To study these effects, researchers transplanted kidneys from male-to-male, male-to-female, female-to-female, and female-to-male mice and assessed whether the change in hormonal environment changed the tolerance of an IRI event. They found that females experienced less renal IRI, even with a kidney from a male donor. The renal function was assessed by blood urea nitrogen (BUN), a blood test used to measure kidney function, and later the kidneys were examined for the formation of fibrosis – evidence of long-lasting damage. Importantly, females treated with estrogen had even better tolerance of IRI than untreated female mice.

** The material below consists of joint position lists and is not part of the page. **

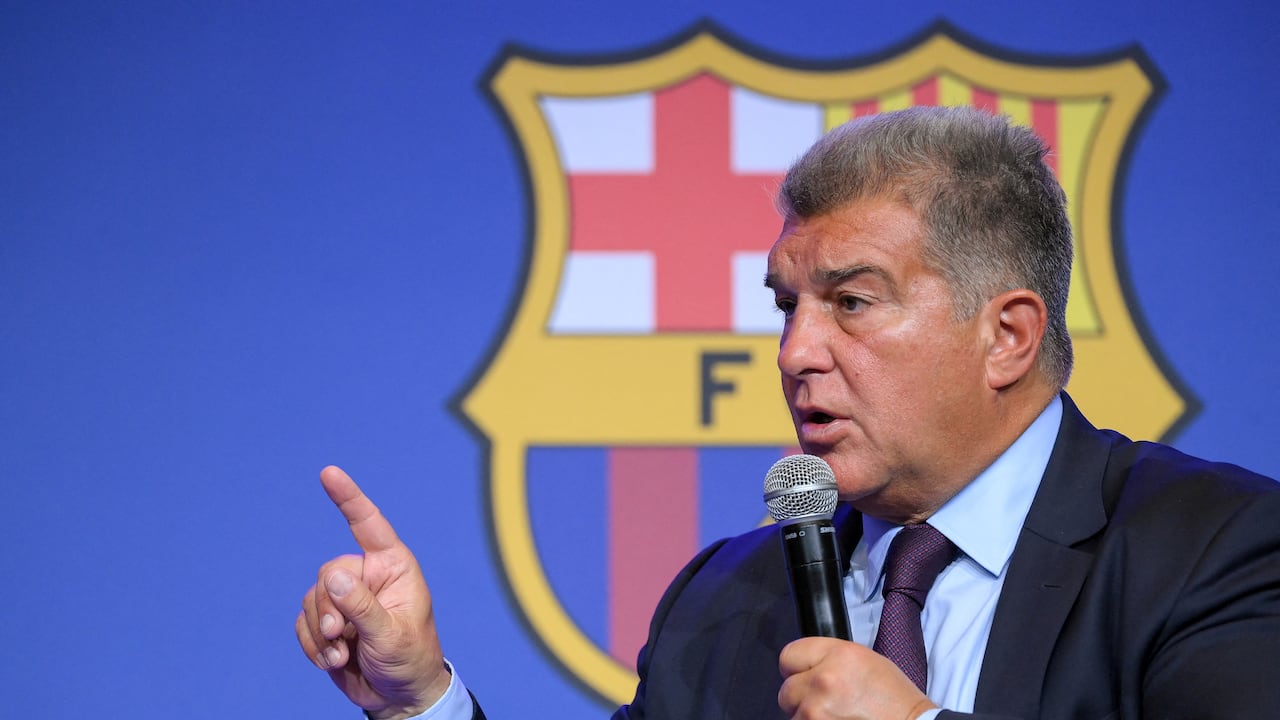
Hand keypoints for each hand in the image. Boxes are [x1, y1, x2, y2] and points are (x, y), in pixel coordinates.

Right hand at [296, 466, 451, 718]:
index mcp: (394, 567)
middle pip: (329, 573)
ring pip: (312, 599)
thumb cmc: (408, 660)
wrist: (397, 697)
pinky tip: (332, 661)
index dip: (348, 498)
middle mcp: (368, 576)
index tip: (328, 473)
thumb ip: (362, 607)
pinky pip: (303, 621)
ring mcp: (347, 599)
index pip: (369, 525)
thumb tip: (334, 577)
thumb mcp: (391, 635)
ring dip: (320, 632)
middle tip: (340, 637)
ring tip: (341, 654)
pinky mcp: (328, 620)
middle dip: (329, 608)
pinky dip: (312, 644)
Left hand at [778, 637, 936, 719]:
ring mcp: (816, 711)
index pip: (789, 655)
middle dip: (801, 697)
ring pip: (793, 714)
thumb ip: (830, 658)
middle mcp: (823, 680)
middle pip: (786, 689)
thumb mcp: (864, 660)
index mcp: (838, 655)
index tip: (804, 675)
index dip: (797, 668)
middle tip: (825, 702)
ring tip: (835, 716)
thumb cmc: (894, 700)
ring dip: (807, 716)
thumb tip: (806, 666)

“What’s interesting is that when a male kidney was transplanted into a female recipient, the organ eventually reacted based on the recipient’s gender, and the reverse was also true,” said Matthew Levine, MD, PhD, an assistant professor of Transplant Surgery and principal investigator of the study. “This indicates that the kidney’s ischemia tolerance reflects its hormonal environment and indicates that hormonal treatment can have a positive effect. Males did not respond to estrogen treatment favorably, likely due to the negative impact of testosterone, but neutered male mice – with a lack of testosterone – did see beneficial effects with estrogen treatment.”

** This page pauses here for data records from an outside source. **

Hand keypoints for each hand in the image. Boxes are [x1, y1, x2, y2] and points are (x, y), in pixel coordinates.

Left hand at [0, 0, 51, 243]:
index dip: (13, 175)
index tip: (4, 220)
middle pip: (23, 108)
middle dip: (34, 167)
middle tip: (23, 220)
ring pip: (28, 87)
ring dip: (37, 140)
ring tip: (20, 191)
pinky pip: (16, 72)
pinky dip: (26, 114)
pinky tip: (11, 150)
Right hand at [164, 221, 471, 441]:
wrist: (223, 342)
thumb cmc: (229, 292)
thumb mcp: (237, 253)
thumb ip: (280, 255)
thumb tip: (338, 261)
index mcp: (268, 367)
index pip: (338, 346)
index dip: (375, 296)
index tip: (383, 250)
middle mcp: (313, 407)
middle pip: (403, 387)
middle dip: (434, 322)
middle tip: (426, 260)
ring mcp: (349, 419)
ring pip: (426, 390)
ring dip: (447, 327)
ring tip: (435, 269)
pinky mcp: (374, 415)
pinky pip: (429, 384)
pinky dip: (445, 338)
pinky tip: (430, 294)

Levine and his team also analyzed the effects of gender on human transplantation using data collected by the United Organ Sharing Network (UNOS). Evaluating kidney recipients from 1997 to 2011, researchers examined delayed draft function within the first week after transplantation in both male and female patients. The occurrence of IRI in these patients supported the earlier finding that female recipients experienced less delayed graft function, and that this effect was not explained by differences in the body size of the recipients.
“The findings from the mouse models illustrating that estrogen leads to a lower occurrence of ischemia reperfusion injury was supported by national human kidney transplant data comprised of nearly 47,000 transplant recipients,” said David Aufhauser, MD, a fourth-year general surgery resident, research fellow, and a co-author of the study. “As this is the first study to our knowledge to evaluate gender effects on IRI in kidney transplantation, this data justifies further investigation into using hormones to improve kidney function after ischemia.”
The data show that gender significantly affects renal IRI tolerance in mice and humans.
“While our primary interest is in transplantation, there is potential for these findings to impact the treatment of patients in other areas, such as heart and vascular surgery and trauma,” said Levine. “While more research is definitely needed, these initial results imply a potential for therapeutic intervention with estrogen to improve ischemia tolerance, at least in female patients.”